Contributed by Stephanie Slepian
October 09, 2008
Angie's a city dog, but she has the instincts of a country hound. The 11-pound, silky-furred Shih Tzu from an East Village pad persevered in the wilds of Clay Pit Pond State Park Preserve for 32 days. And despite the lice and the ticks, Angie is back to being Angie. Not bad for the runt of the litter.
Angie with her owner, Paul O'Neill and his sister, Doris O'Neil Cabrera.
Angie, an 11-pound Shih Tzu, was able to survive on her own for 32 days in Clay Pit Pond State Park.
"She's so bony and skinny, I don't know how she survived out there," said Paul O'Neill, her Manhattanite owner, who had dropped Angie off for dog-sitting at his sister's Rossville home before a vacation to Puerto Rico.
O'Neill spent a few days with his sister, Doris O'Neill Cabrera, before saying his goodbyes to Angie, and her mother and father, Amy and Archie, on Sept. 2.
That evening, Mrs. O'Neill Cabrera took the dogs, along with her own, into the backyard, where Angie manifested a new trick: She could go underneath the deck and come out the other end. That also might have been the means for her great escape.
"She lives in a small Manhattan apartment," Mrs. O'Neill Cabrera said. "She doesn't get outside much. Her only freedom is in my backyard. I had them in the grass in the backyard. She was so happy."
Mrs. O'Neill Cabrera went inside for about 10 minutes, and when she returned, Angie was gone.
Her brother raced back from Manhattan and 25 neighbors banded together with flashlights, searching the neighborhood and its woods. Over the next few days, they put up posters on utility poles, in supermarket windows. The entire community became invested in finding the lost dog. But there was no trace of Angie.
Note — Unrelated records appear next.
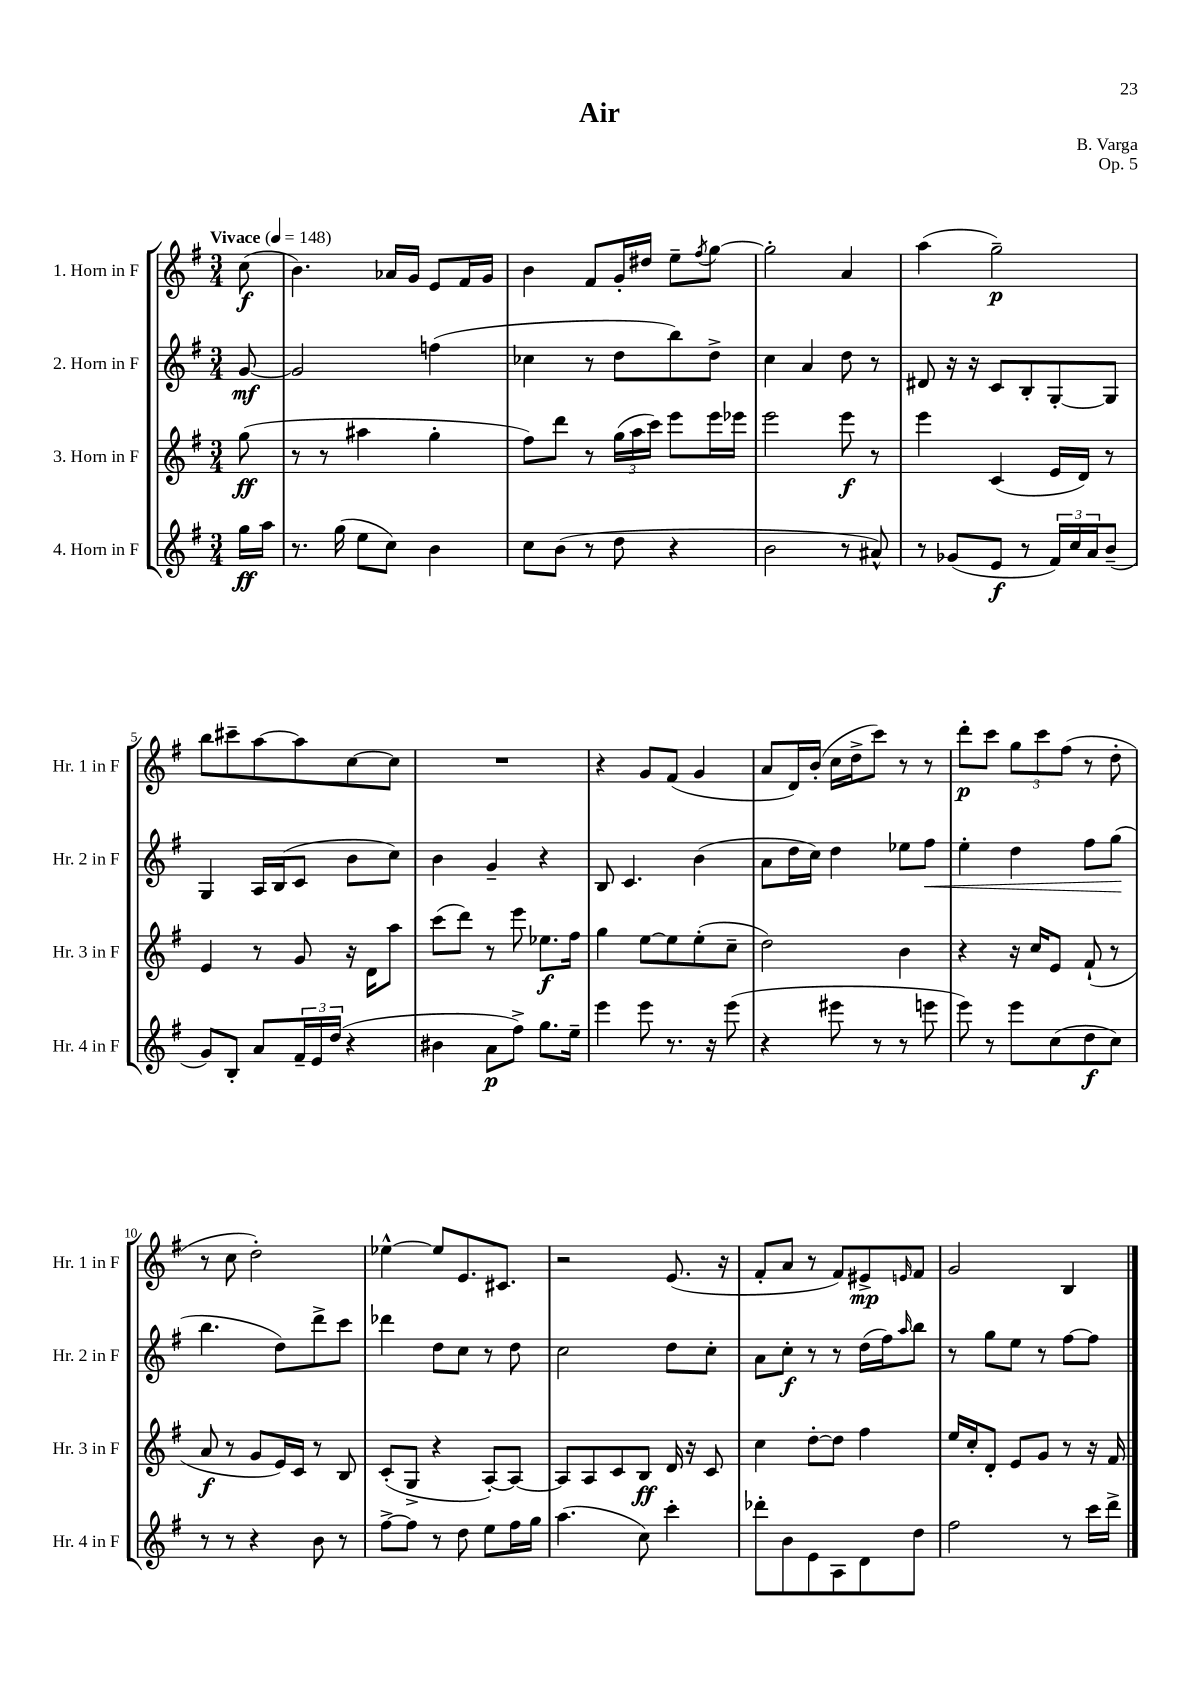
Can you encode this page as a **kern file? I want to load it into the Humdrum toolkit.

**kern	**dynam	**kern	**dynam	**kern	**dynam	**kern	**dynam
*part4	*part4	*part3	*part3	*part2	*part2	*part1	*part1
*staff4	*staff4	*staff3	*staff3	*staff2	*staff2	*staff1	*staff1
*I"4. Horn in F	*	*I"3. Horn in F	*	*I"2. Horn in F	*	*I"1. Horn in F	*
*I'Hr. 4 in F	*	*I'Hr. 3 in F	*	*I'Hr. 2 in F	*	*I'Hr. 1 in F	*
*clefG2	*	*clefG2	*	*clefG2	*	*clefG2	*
*k[f#]	*	*k[f#]	*	*k[f#]	*	*k[f#]	*
*M3/4	*	*M3/4	*	*M3/4	*	*M3/4	*
*MM148	*	*MM148	*	*MM148	*	*MM148	*
=	=	=	=	=	=	=	=
!	!	!	!	!	!	!LO:TX:a:B:t=Vivace	!
16gg\LL	ff	(8gg\	ff	[8g/	mf	(8cc\	f
16aa\JJ	.	.	.	.	.	.	.
=1	=1	=1	=1	=1	=1	=1	=1
8.r	.	8r	.	2g/]	.	4.b\)	.
.	.	8r	.	.	.	.	.
(16gg\	.	.	.	.	.	.	.
8ee\L	.	4aa#X\	.	.	.	.	.
8cc\J)	.	.	.	.	.	16a-X/LL	.
.	.	.	.	.	.	16g/JJ	.
4b\	.	4gg'\	.	(4ffn\	.	8e/L	.
.	.	.	.	.	.	16f#/L	.
.	.	.	.	.	.	16g/JJ	.
=2	=2	=2	=2	=2	=2	=2	=2
8cc\L	.	8ff#\L)	.	4cc-X\	.	4b\	.
(8b\J	.	8ddd\J	.	.	.	.	.
8r	.	8r	.	8r	.	8f#/L	.
8dd\	.	(24gg\LL	.	8dd\L	.	16g'/L	.
.	.	24aa\	.	.	.	.	.
.	.	.	.	.	.	16dd#X/JJ	.
.	.	24ccc\JJ)	.	.	.	.	.
4r	.	8eee\L	.	8bb\)	.	8ee~\L	.
.	.	.	.	.	.	8qff#/	.
.	.	16eee\L	.	8dd^\J	.	[8gg\J	.
.	.	16eee-X\JJ	.	.	.	.	.
=3	=3	=3	=3	=3	=3	=3	=3
2b\	.	2eee\	.	4cc\	.	2gg'\]	.
.	.	.	.	4a/	.	.	.
8r	.	8eee\	f	8dd\	.	4a/	.
8a#X^^/)	.	8r	.	8r	.	.	.
=4	=4	=4	=4	=4	=4	=4	=4
8r	.	4eee\	.	8d#X/	.	(4aa\	.
(8g-X/L	.	.	.	16r	.	.	.
.	.	.	.	16r	.	.	.
8e/J	f	(4c/	.	8c/L	.	2gg~\)	p
8r	.	.	.	8B'/	.	.	.
24f#/LL)	.	16e/LL	.	[8G'/	.	.	.
24cc/	.	.	.	.	.	.	.
.	.	16d/JJ)	.	.	.	.	.
24a/J	.	.	.	.	.	.	.
(8b~/J	.	8r	.	8G/J]	.	.	.
!!LO:LB:g=z
=5	=5	=5	=5	=5	=5	=5	=5
8g/L)	.	4e/	.	4G/	.	8bb\L	.
8B'/J	.	.	.	.	.	8ccc#X~\	.
8a/L	.	8r	.	16A/LL	.	[8aa\	.
.	.	.	.	(16B/J	.	.	.
24f#~/L	.	8g/	.	8c/J	.	8aa\]	.
24e/	.	.	.	.	.	.	.
(24dd/JJ	.	.	.	.	.	.	.
4r	.	16r	.	8b\L	.	[8cc\	.
.	.	16d\KL	.	.	.	.	.
.	.	8aa\J	.	8cc\J)	.	8cc\J]	.
=6	=6	=6	=6	=6	=6	=6	=6
4b#X\	.	(8ccc\L	.	4b\	.	2.r	.
.	.	8ddd\J)	.	.	.	.	.
8a\L	p	8r	.	4g~/	.	.	.
8ff#^\J)	.	8eee\	.	.	.	.	.
8.gg\L	.	8.ee-X\L	f	4r	.	.	.
16ee~\Jk	.	16ff#\Jk	.	.	.	.	.
=7	=7	=7	=7	=7	=7	=7	=7
4eee\	.	4gg\	.	8B/	.	4r	.
.	.	.	.	4.c/	.	.	.
8eee\	.	[8ee\L	.	.	.	8g/L	.
8.r	.	8ee\]	.	.	.	(8f#/J	.
.	.	(8ee'\	.	(4b\	.	4g/	.
16r	.	.	.	.	.	.	.
(8eee\	.	8cc~\J	.	.	.	.	.
=8	=8	=8	=8	=8	=8	=8	=8
4r	.	2dd\)	.	8a\L	.	8a/L	.
.	.	.	.	16dd\L	.	16d/L)	.
.	.	.	.	16cc\JJ)	.	(16b'/JJ	.
8eee#X\	.	.	.	4dd\	.	16cc\LL	.
.	.	.	.	.	.	16dd^\J	.
8r	.	.	.	.	.	8ccc\J)	.
8r	.	4b\	.	8ee-X\L	.	8r	.
!	!	!	!	!	!LO:HP:b	!	!
8eeen\	.	.	.	8ff#\J	<	8r	.
=9	=9	=9	=9	=9	=9	=9	=9
8eee\)	.	4r	.	4ee'\	.	8ddd'\L	p
8r	.	.	.	.	.	8ccc\J	.
8eee\L	.	16r	.	4dd\	.	12gg\L	.
.	.	16cc/KL	.	.	.	.	.
.	.	.	.	.	.	12ccc\	.
(8cc\	.	8e/J	.	.	.	.	.
.	.	.	.	.	.	(12ff#\J	.
8dd\	f	(8f#`/	.	8ff#\L	.	8r	.
8cc\J)	.	8r	.	(8gg\J	.	8dd'\	.
.	.	.	.	.	[	.	.
!!LO:LB:g=z
=10	=10	=10	=10	=10	=10	=10	=10
8r	.	8a/	f	4.bb\	.	8r	.
8r	.	8r	.	.	.	8cc\	.
4r	.	8g/L	.	.	.	2dd'\)	.
.	.	16e/L)	.	8dd\L)	.	.	.
.	.	16c/JJ	.	.	.	.	.
8b\	.	8r	.	8ddd^\	.	.	.
8r	.	8B/	.	8ccc\J	.	.	.
=11	=11	=11	=11	=11	=11	=11	=11
[8ff#^\L	.	(8c'/L	.	4ddd-X\	.	[4ee-X^^\	.
8ff#\J]	.	8G^/J	.	.	.	.	.
8r	.	4r	.	8dd\L	.	8ee-/L]	.
8dd\	.	.	.	8cc\J	.	8.e/	.
8ee\L	.	[8A'/L)	.	8r	.	.	.
.	.	.	.	.	.	8.c#X/J	.
16ff#\L	.	8A/J_	.	8dd\	.	.	.
16gg\JJ	.	.	.	.	.	.	.
=12	=12	=12	=12	=12	=12	=12	=12
(4.aa\	.	8A/L]	.	2cc\	.	2r	.
.	.	8A/	.	.	.	.	.
.	.	8c/	.	.	.	.	.
8cc\)	.	8B/J	ff	.	.	.	.
4ccc'\	.	16d/	.	8dd\L	.	(8.e/	.
.	.	16r	.	.	.	.	.
.	.	8c/	.	8cc'\J	.	.	.
.	.	.	.	.	.	16r	.
=13	=13	=13	=13	=13	=13	=13	=13
8ddd-X'\L	.	4cc\	.	8a\L	.	8f#'/L	.
8b\	.	.	.	8cc'\J	f	8a/J	.
8e\	.	[8dd'\L	.	8r	.	8r	.
8A\	.	8dd\J]	.	8r	.	8f#/L)	.
8d\	.	4ff#\	.	(16dd\LL	.	8e#X^/	mp
.	.	.	.	16ff#\J)	.	.	.
.	.	.	.	16qqaa/	.	16qqen/	.
8dd\J	.	.	.	8bb\J	.	8f#/J	.
=14	=14	=14	=14	=14	=14	=14	=14
2ff#\	.	16ee/LL	.	8r	.	2g/	.
.	.	16cc'/J	.	.	.	.	.
.	.	8d'/J	.	8gg\L	.	.	.
.	.	8e/L	.	8ee\J	.	.	.
.	.	8g/J	.	8r	.	.	.
8r	.	8r	.	[8ff#\L	.	4B/	.
16ccc\LL	.	16r	.	8ff#\J]	.	.	.
16ddd^\JJ	.	16f#/	.	.	.	.	.
==	==	==	==	==	==	==	==
*-	*-	*-	*-	*-	*-	*-	*-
Heartbroken, O'Neill went on vacation, convinced he would get a call that "his baby" had been found. He returned home, but Angie didn't.
He never lost hope -- and on Friday, his phone rang.
"This is your Angie," said the voice on the other end. Three men -- who recognized the dog from the missing posters -- had pulled her out of a thorn-filled ditch in Clay Pit Pond State Park and brought her to the Animal Care and Control shelter in Charleston.
She lost about 3 pounds, her coat had to be shaved to remove the ticks and lice and she was running a fever, but she knew O'Neill in an instant.
"When she saw me, she got really excited," he said. "When I started calling her name, she came right to me."
If only she could tell him how she did it.
"That would be something," O'Neill said. "If she could just point out where she went and where she stayed."
Either way, she answers to a new name now: Angie Angel.